┌─ Text

I have the following AWS setup:
- ECS Cluster with 2 EC2 instances each running in its own subnet which are within a different AZ
- Several Microservices which are only running each one task as they are stateful
- One Internal Application Load Balancer with target groups for each microservice mapped by port
Now image the following scenario:
Service 1 wants to communicate with Service 2 which is running on the other EC2 instance in the other AZ. As URL of the Service 2 I use the DNS name of the Load Balancer with port: internal-load-balancer:8082/path
. This is necessary as I'm using rolling deployment so the microservices move between the two EC2 instances after each deployment.

└─
┌─ Given entries

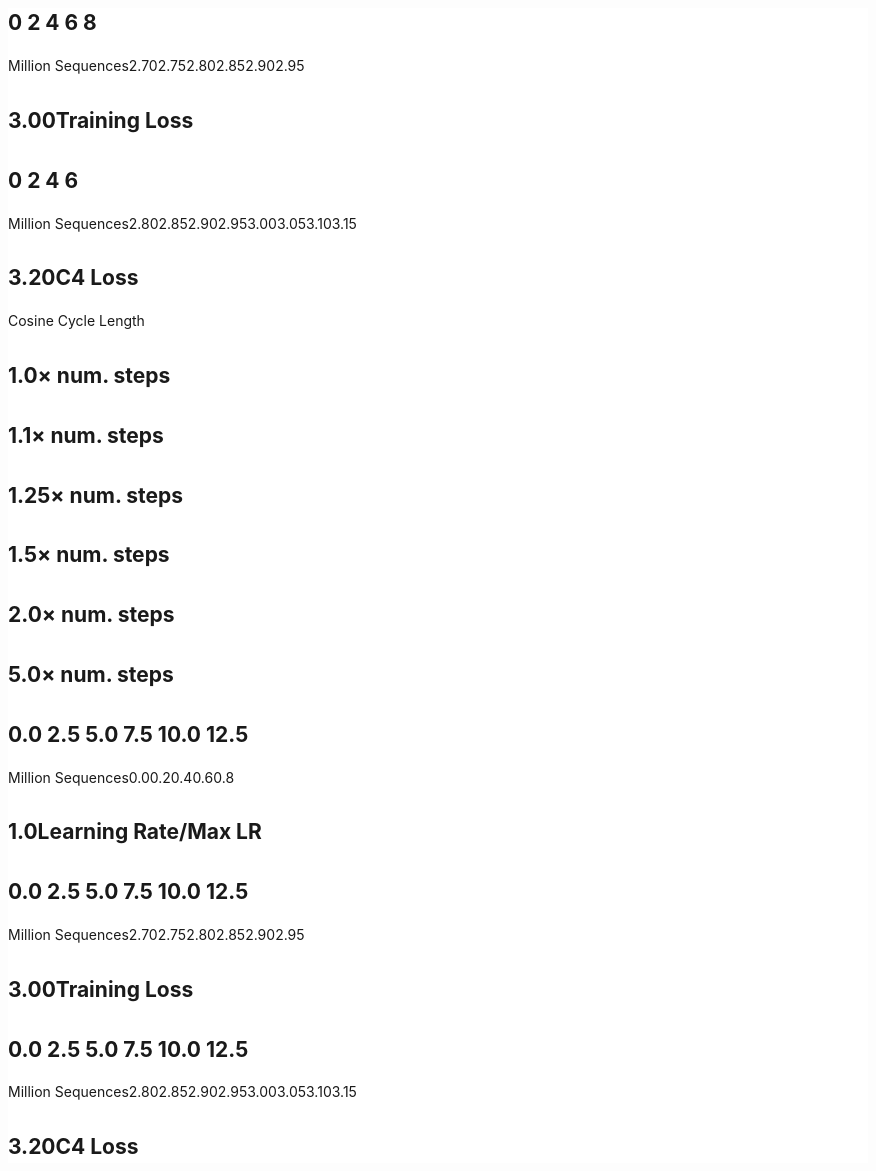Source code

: ## 0 2 4 6 8

Million Sequences2.702.752.802.852.902.95

## 3.00Training Loss

## 0 2 4 6

Million Sequences2.802.852.902.953.003.053.103.15

## 3.20C4 Loss

Cosine Cycle Length

## 1.0× num. steps

## 1.1× num. steps

## 1.25× num. steps

## 1.5× num. steps

## 2.0× num. steps

## 5.0× num. steps

## 0.0 2.5 5.0 7.5 10.0 12.5

Million Sequences0.00.20.40.60.8

## 1.0Learning Rate/Max LR

## 0.0 2.5 5.0 7.5 10.0 12.5

Million Sequences2.702.752.802.852.902.95

## 3.00Training Loss

## 0.0 2.5 5.0 7.5 10.0 12.5

Million Sequences2.802.852.902.953.003.053.103.15

## 3.20C4 Loss
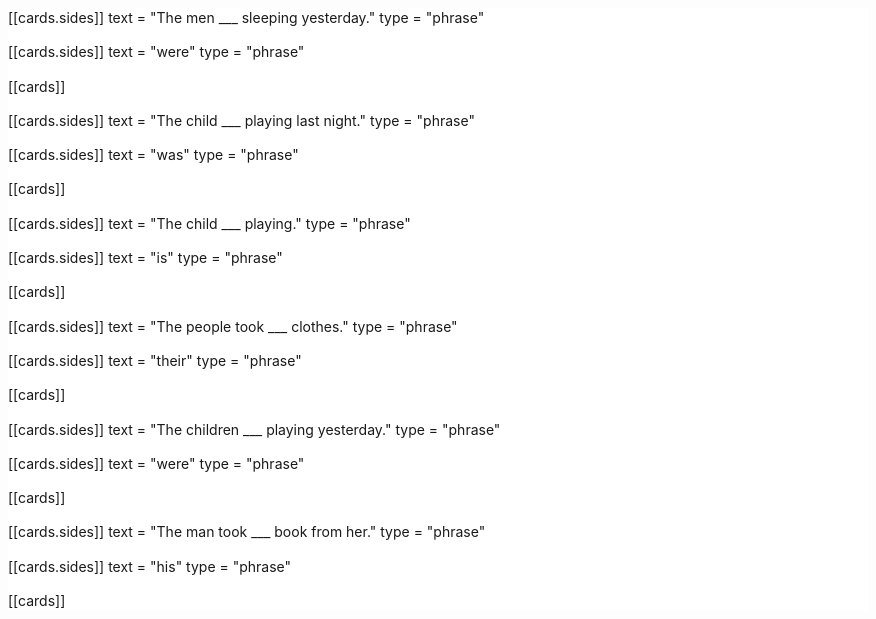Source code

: [[cards.sides]]
text = "The men ___ sleeping yesterday."
type = "phrase"

[[cards.sides]]
text = "were"
type = "phrase"

[[cards]]

[[cards.sides]]
text = "The child ___ playing last night."
type = "phrase"

[[cards.sides]]
text = "was"
type = "phrase"

[[cards]]

[[cards.sides]]
text = "The child ___ playing."
type = "phrase"

[[cards.sides]]
text = "is"
type = "phrase"

[[cards]]

[[cards.sides]]
text = "The people took ___ clothes."
type = "phrase"

[[cards.sides]]
text = "their"
type = "phrase"

[[cards]]

[[cards.sides]]
text = "The children ___ playing yesterday."
type = "phrase"

[[cards.sides]]
text = "were"
type = "phrase"

[[cards]]

[[cards.sides]]
text = "The man took ___ book from her."
type = "phrase"

[[cards.sides]]
text = "his"
type = "phrase"

[[cards]]
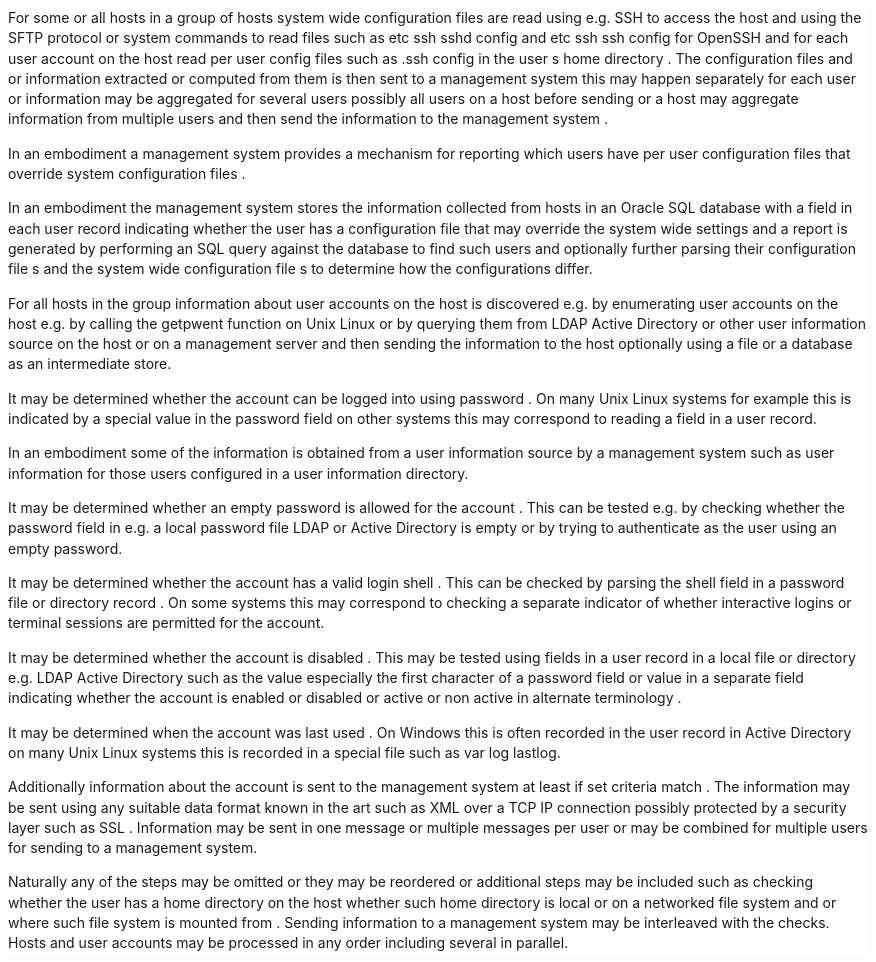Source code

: For some or all hosts in a group of hosts system wide configuration files are read using e.g. SSH to access the host and using the SFTP protocol or system commands to read files such as etc ssh sshd config and etc ssh ssh config for OpenSSH and for each user account on the host read per user config files such as .ssh config in the user s home directory . The configuration files and or information extracted or computed from them is then sent to a management system this may happen separately for each user or information may be aggregated for several users possibly all users on a host before sending or a host may aggregate information from multiple users and then send the information to the management system .

In an embodiment a management system provides a mechanism for reporting which users have per user configuration files that override system configuration files .

In an embodiment the management system stores the information collected from hosts in an Oracle SQL database with a field in each user record indicating whether the user has a configuration file that may override the system wide settings and a report is generated by performing an SQL query against the database to find such users and optionally further parsing their configuration file s and the system wide configuration file s to determine how the configurations differ.

For all hosts in the group information about user accounts on the host is discovered e.g. by enumerating user accounts on the host e.g. by calling the getpwent function on Unix Linux or by querying them from LDAP Active Directory or other user information source on the host or on a management server and then sending the information to the host optionally using a file or a database as an intermediate store.

It may be determined whether the account can be logged into using password . On many Unix Linux systems for example this is indicated by a special value in the password field on other systems this may correspond to reading a field in a user record.

In an embodiment some of the information is obtained from a user information source by a management system such as user information for those users configured in a user information directory.

It may be determined whether an empty password is allowed for the account . This can be tested e.g. by checking whether the password field in e.g. a local password file LDAP or Active Directory is empty or by trying to authenticate as the user using an empty password.

It may be determined whether the account has a valid login shell . This can be checked by parsing the shell field in a password file or directory record . On some systems this may correspond to checking a separate indicator of whether interactive logins or terminal sessions are permitted for the account.

It may be determined whether the account is disabled . This may be tested using fields in a user record in a local file or directory e.g. LDAP Active Directory such as the value especially the first character of a password field or value in a separate field indicating whether the account is enabled or disabled or active or non active in alternate terminology .

It may be determined when the account was last used . On Windows this is often recorded in the user record in Active Directory on many Unix Linux systems this is recorded in a special file such as var log lastlog.

Additionally information about the account is sent to the management system at least if set criteria match . The information may be sent using any suitable data format known in the art such as XML over a TCP IP connection possibly protected by a security layer such as SSL . Information may be sent in one message or multiple messages per user or may be combined for multiple users for sending to a management system.

Naturally any of the steps may be omitted or they may be reordered or additional steps may be included such as checking whether the user has a home directory on the host whether such home directory is local or on a networked file system and or where such file system is mounted from . Sending information to a management system may be interleaved with the checks. Hosts and user accounts may be processed in any order including several in parallel.
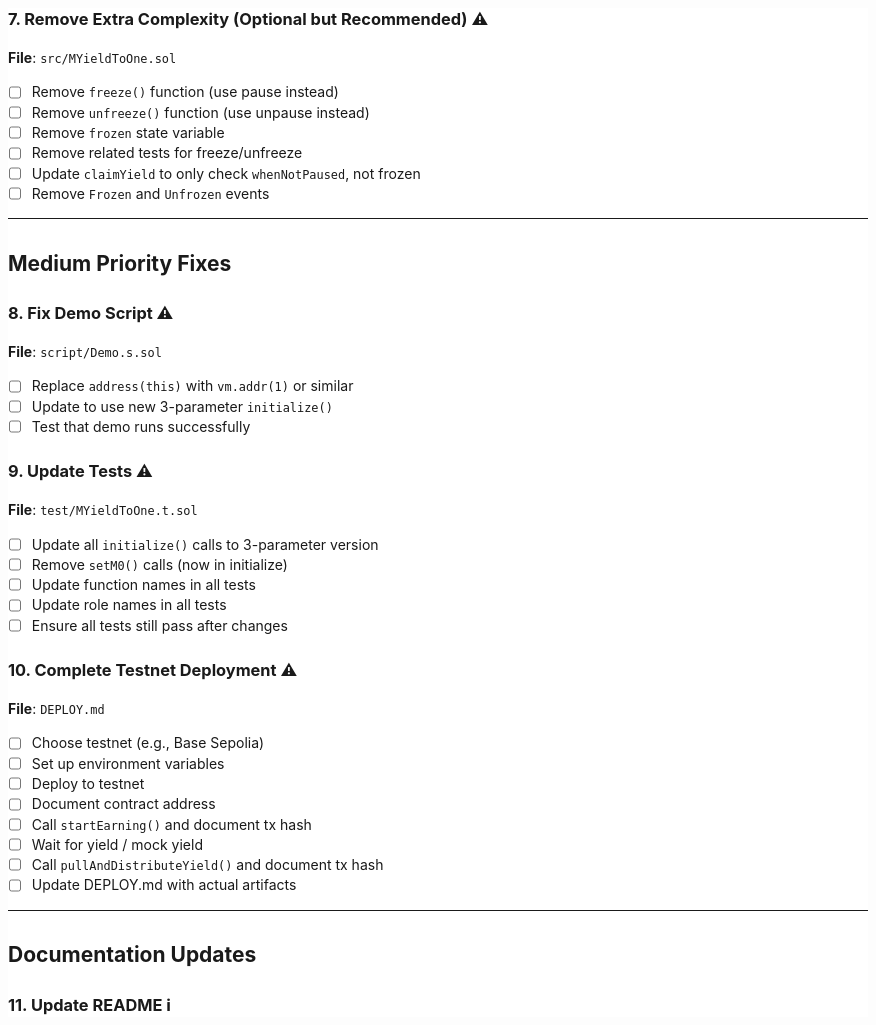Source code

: ### 7. Remove Extra Complexity (Optional but Recommended) ⚠️

**File**: `src/MYieldToOne.sol`

- [ ] Remove `freeze()` function (use pause instead)
- [ ] Remove `unfreeze()` function (use unpause instead)
- [ ] Remove `frozen` state variable
- [ ] Remove related tests for freeze/unfreeze
- [ ] Update `claimYield` to only check `whenNotPaused`, not frozen
- [ ] Remove `Frozen` and `Unfrozen` events

---

## Medium Priority Fixes

### 8. Fix Demo Script ⚠️

**File**: `script/Demo.s.sol`

- [ ] Replace `address(this)` with `vm.addr(1)` or similar
- [ ] Update to use new 3-parameter `initialize()`
- [ ] Test that demo runs successfully

### 9. Update Tests ⚠️

**File**: `test/MYieldToOne.t.sol`

- [ ] Update all `initialize()` calls to 3-parameter version
- [ ] Remove `setM0()` calls (now in initialize)
- [ ] Update function names in all tests
- [ ] Update role names in all tests
- [ ] Ensure all tests still pass after changes

### 10. Complete Testnet Deployment ⚠️

**File**: `DEPLOY.md`

- [ ] Choose testnet (e.g., Base Sepolia)
- [ ] Set up environment variables
- [ ] Deploy to testnet
- [ ] Document contract address
- [ ] Call `startEarning()` and document tx hash
- [ ] Wait for yield / mock yield
- [ ] Call `pullAndDistributeYield()` and document tx hash
- [ ] Update DEPLOY.md with actual artifacts

---

## Documentation Updates

### 11. Update README ℹ️

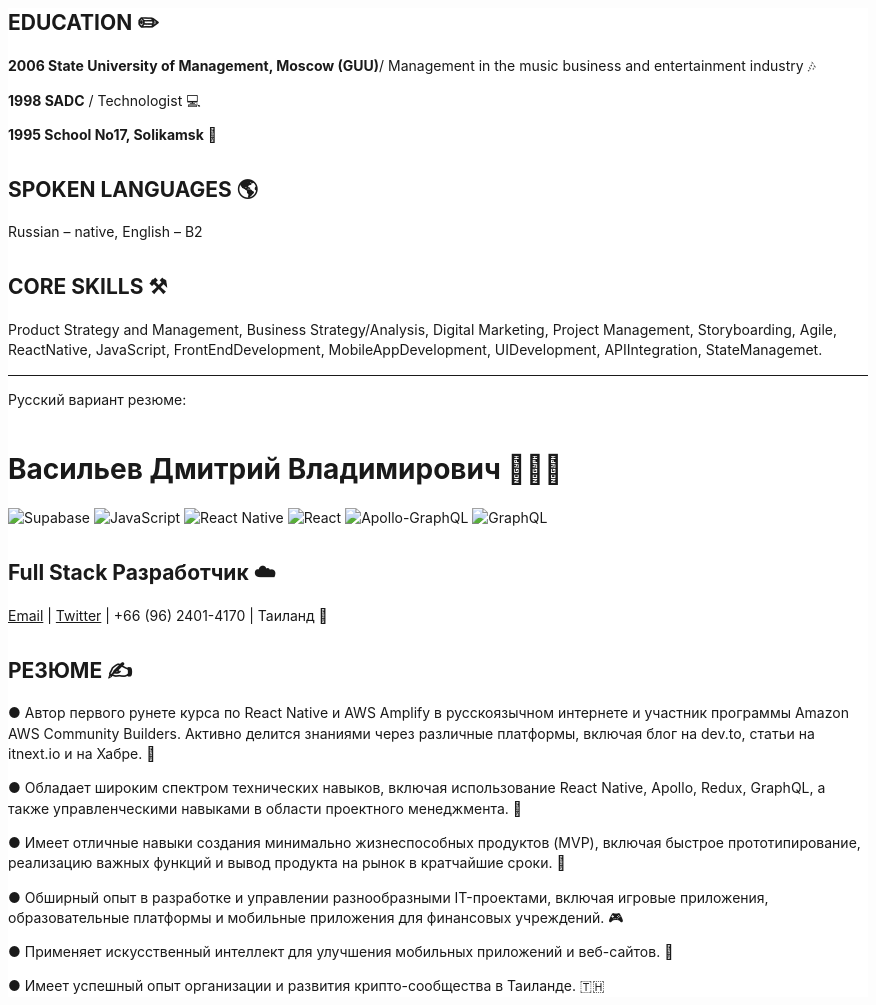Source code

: 
## EDUCATION ✏️

**2006 State University of Management, Moscow (GUU)**/ Management in the music business and entertainment industry 🎶

**1998 SADC** / Technologist 💻  

**1995 School No17, Solikamsk** 🏫


## SPOKEN LANGUAGES 🌎

Russian – native, English – B2


## CORE SKILLS ⚒️

Product Strategy and Management, Business Strategy/Analysis, Digital Marketing, Project Management, Storyboarding, Agile, ReactNative, JavaScript, FrontEndDevelopment, MobileAppDevelopment, UIDevelopment, APIIntegration, StateManagemet.

----

Русский вариант резюме:

# Васильев Дмитрий Владимирович 🧑🏻‍🎤

![Supabase](https://img.shields.io/badge/Supabase-3ECF8E?style=for-the-badge&logo=supabase&logoColor=white) ![JavaScript](https://img.shields.io/badge/javascript-%23323330.svg?style=for-the-badge&logo=javascript&logoColor=%23F7DF1E) ![React Native](https://img.shields.io/badge/react_native-%2320232a.svg?style=for-the-badge&logo=react&logoColor=%2361DAFB) ![React](https://img.shields.io/badge/react-%2320232a.svg?style=for-the-badge&logo=react&logoColor=%2361DAFB) ![Apollo-GraphQL](https://img.shields.io/badge/-ApolloGraphQL-311C87?style=for-the-badge&logo=apollo-graphql) ![GraphQL](https://img.shields.io/badge/-GraphQL-E10098?style=for-the-badge&logo=graphql&logoColor=white)

## Full Stack Разработчик ☁️  

[Email](mailto:raoffonom@icloud.com?subject=Test)  |  [Twitter](https://twitter.com/koshasuperstar)  |  +66 (96) 2401-4170‬‬ | Таиланд 🌴

## РЕЗЮМЕ ✍️

● Автор первого рунете курса по React Native и AWS Amplify в русскоязычном интернете и участник программы Amazon AWS Community Builders. Активно делится знаниями через различные платформы, включая блог на dev.to, статьи на itnext.io и на Хабре. 📝

● Обладает широким спектром технических навыков, включая использование React Native, Apollo, Redux, GraphQL, а также управленческими навыками в области проектного менеджмента. 💪  

● Имеет отличные навыки создания минимально жизнеспособных продуктов (MVP), включая быстрое прототипирование, реализацию важных функций и вывод продукта на рынок в кратчайшие сроки. 🚀

● Обширный опыт в разработке и управлении разнообразными IT-проектами, включая игровые приложения, образовательные платформы и мобильные приложения для финансовых учреждений. 🎮

● Применяет искусственный интеллект для улучшения мобильных приложений и веб-сайтов. 🤖

● Имеет успешный опыт организации и развития крипто-сообщества в Таиланде. 🇹🇭 
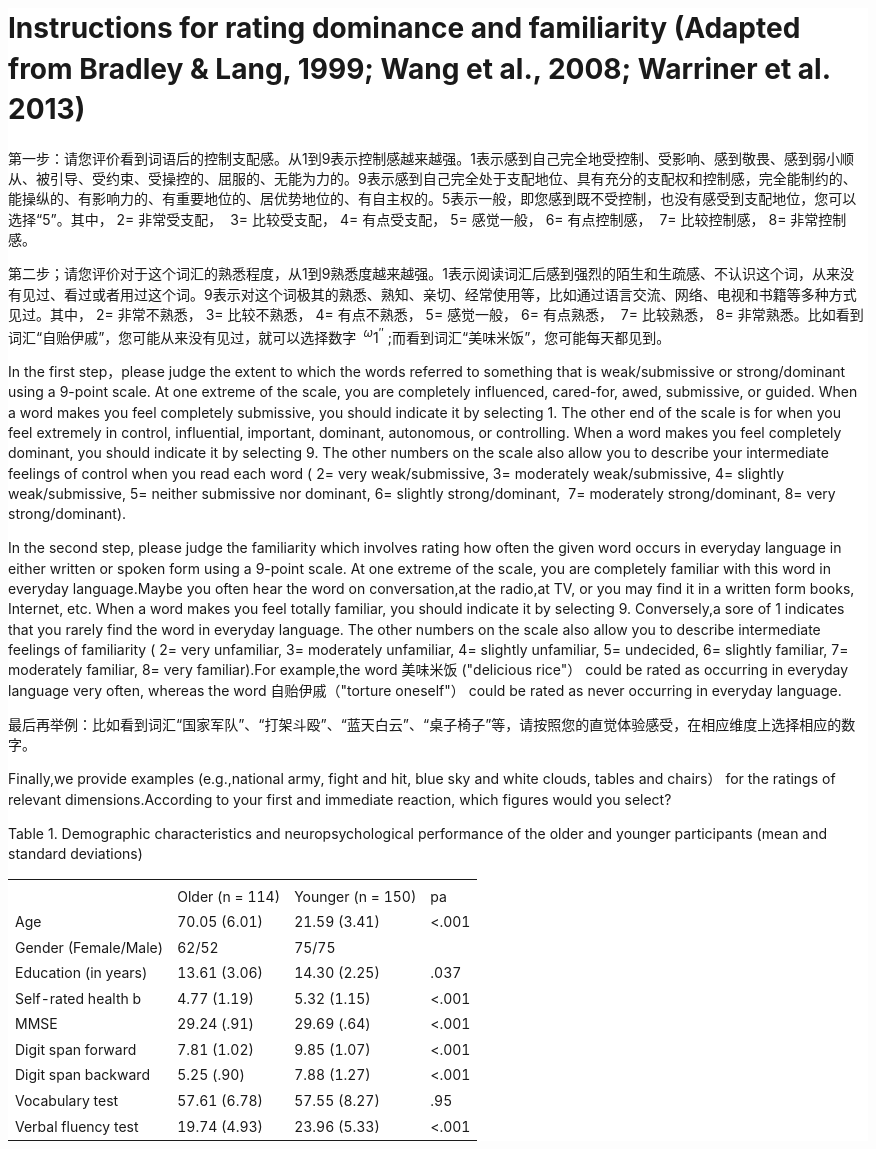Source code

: # Instructions for rating dominance and familiarity (Adapted from Bradley & Lang, 1999; Wang et al., 2008; Warriner et al. 2013)

第一步：请您评价看到词语后的控制支配感。从1到9表示控制感越来越强。1表示感到自己完全地受控制、受影响、感到敬畏、感到弱小顺从、被引导、受约束、受操控的、屈服的、无能为力的。9表示感到自己完全处于支配地位、具有充分的支配权和控制感，完全能制约的、能操纵的、有影响力的、有重要地位的、居优势地位的、有自主权的。5表示一般，即您感到既不受控制，也没有感受到支配地位，您可以选择“5”。其中， $2 =$ 非常受支配， $\ 3 { = }$ 比较受支配， $\scriptstyle 4 =$ 有点受支配， $5 =$ 感觉一般， $6 =$ 有点控制感， $\ 7 =$ 比较控制感， $\mathrm { 8 = }$ 非常控制感。

第二步；请您评价对于这个词汇的熟悉程度，从1到9熟悉度越来越强。1表示阅读词汇后感到强烈的陌生和生疏感、不认识这个词，从来没有见过、看过或者用过这个词。9表示对这个词极其的熟悉、熟知、亲切、经常使用等，比如通过语言交流、网络、电视和书籍等多种方式见过。其中， $2 =$ 非常不熟悉， $3 \mathrm { = }$ 比较不熟悉， $\scriptstyle 4 =$ 有点不熟悉， $5 =$ 感觉一般， $6 =$ 有点熟悉， $\ 7 =$ 比较熟悉， $8 =$ 非常熟悉。比如看到词汇“自贻伊戚”，您可能从来没有见过，就可以选择数字 $^ { \ \omega } 1 ^ { \prime \prime }$ ;而看到词汇“美味米饭”，您可能每天都见到。

In the first step，please judge the extent to which the words referred to something that is weak/submissive or strong/dominant using a 9-point scale. At one extreme of the scale, you are completely influenced, cared-for, awed, submissive, or guided. When a word makes you feel completely submissive, you should indicate it by selecting 1. The other end of the scale is for when you feel extremely in control, influential, important, dominant, autonomous, or controlling. When a word makes you feel completely dominant, you should indicate it by selecting 9. The other numbers on the scale also allow you to describe your intermediate feelings of control when you read each word ( $2 \mathrm { = }$ very weak/submissive, $\scriptstyle 3 =$ moderately weak/submissive, $\scriptstyle 4 =$ slightly weak/submissive, $5 \mathrm { = }$ neither submissive nor dominant, $\scriptstyle 6 =$ slightly strong/dominant, $\ 7 =$ moderately strong/dominant, $\scriptstyle 8 =$ very strong/dominant).

In the second step, please judge the familiarity which involves rating how often the given word occurs in everyday language in either written or spoken form using a 9-point scale. At one extreme of the scale, you are completely familiar with this word in everyday language.Maybe you often hear the word on conversation,at the radio,at TV, or you may find it in a written form books, Internet, etc. When a word makes you feel totally familiar, you should indicate it by selecting 9. Conversely,a sore of 1 indicates that you rarely find the word in everyday language. The other numbers on the scale also allow you to describe intermediate feelings of familiarity ( $2 \mathrm { = }$ very unfamiliar, $\scriptstyle 3 =$ moderately unfamiliar, $\scriptstyle 4 =$ slightly unfamiliar, $5 \mathrm { = }$ undecided, $6 =$ slightly familiar, $7 =$ moderately familiar, $\scriptstyle 8 =$ very familiar).For example,the word 美味米饭 ("delicious rice"） could be rated as occurring in everyday language very often, whereas the word 自贻伊戚（"torture oneself"） could be rated as never occurring in everyday language.

最后再举例：比如看到词汇“国家军队”、“打架斗殴”、“蓝天白云”、“桌子椅子”等，请按照您的直觉体验感受，在相应维度上选择相应的数字。

Finally,we provide examples (e.g.,national army, fight and hit, blue sky and white clouds, tables and chairs） for the ratings of relevant dimensions.According to your first and immediate reaction, which figures would you select?

Table 1. Demographic characteristics and neuropsychological performance of the older and younger participants (mean and standard deviations)   

<html><body><table><tr><td colspan="4"></td></tr><tr><td></td><td>Older (n = 114)</td><td>Younger (n = 150)</td><td>pa</td></tr><tr><td>Age</td><td>70.05 (6.01)</td><td>21.59 (3.41)</td><td><.001</td></tr><tr><td>Gender (Female/Male)</td><td>62/52</td><td>75/75</td><td></td></tr><tr><td>Education (in years)</td><td>13.61 (3.06)</td><td>14.30 (2.25)</td><td>.037</td></tr><tr><td>Self-rated health b</td><td>4.77 (1.19)</td><td>5.32 (1.15)</td><td><.001</td></tr><tr><td>MMSE</td><td>29.24 (.91)</td><td>29.69 (.64)</td><td><.001</td></tr><tr><td>Digit span forward</td><td>7.81 (1.02)</td><td>9.85 (1.07)</td><td><.001</td></tr><tr><td>Digit span backward</td><td>5.25 (.90)</td><td>7.88 (1.27)</td><td><.001</td></tr><tr><td>Vocabulary test</td><td>57.61 (6.78)</td><td>57.55 (8.27)</td><td>.95</td></tr><tr><td>Verbal fluency test</td><td>19.74 (4.93)</td><td>23.96 (5.33)</td><td><.001</td></tr></table></body></html>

└─

* [Problems to work on]
1. In the AWS setup post, which port is in the URL that Service 1 uses to reach Service 2?
2. List each component that the bulleted lines of the AWS setup post describe.
3. Go on with the AWS setup post after its last sentence.

* [Answers to this exercise]
1. 8082

2.
- An ECS cluster with 2 EC2 instances, each running in its own subnet within a different AZ
- Several microservices, each running only one task because they are stateful
- One internal Application Load Balancer with target groups for each microservice, mapped by port

3.
Now if I execute host internal-load-balancer
I get back 2 IP addresses one for the Load Balancer running in Subnet 1 and one running in Subnet 2:
- 10.0.0.11
- 10.0.32.11
If I execute now the following curl commands on Service 1:
curl 10.0.0.11:8082/
I get back a Gateway Timeoutcurl 10.0.32.11:8082/
works as expected and I get back a 200curl 10.0.32.10:8082/
Also works
So why in the hell does this work if I'm using the Load Balancer in the same subnet but not the other one? It also works if I directly contact the EC2 instances in the other AZ. Problem is that the DNS record resolves to both IP addresses and the microservice is just randomly using one of them so half of my requests work the other half time out.
So what am I doing wrong here??? Thanks in advance for your support here :)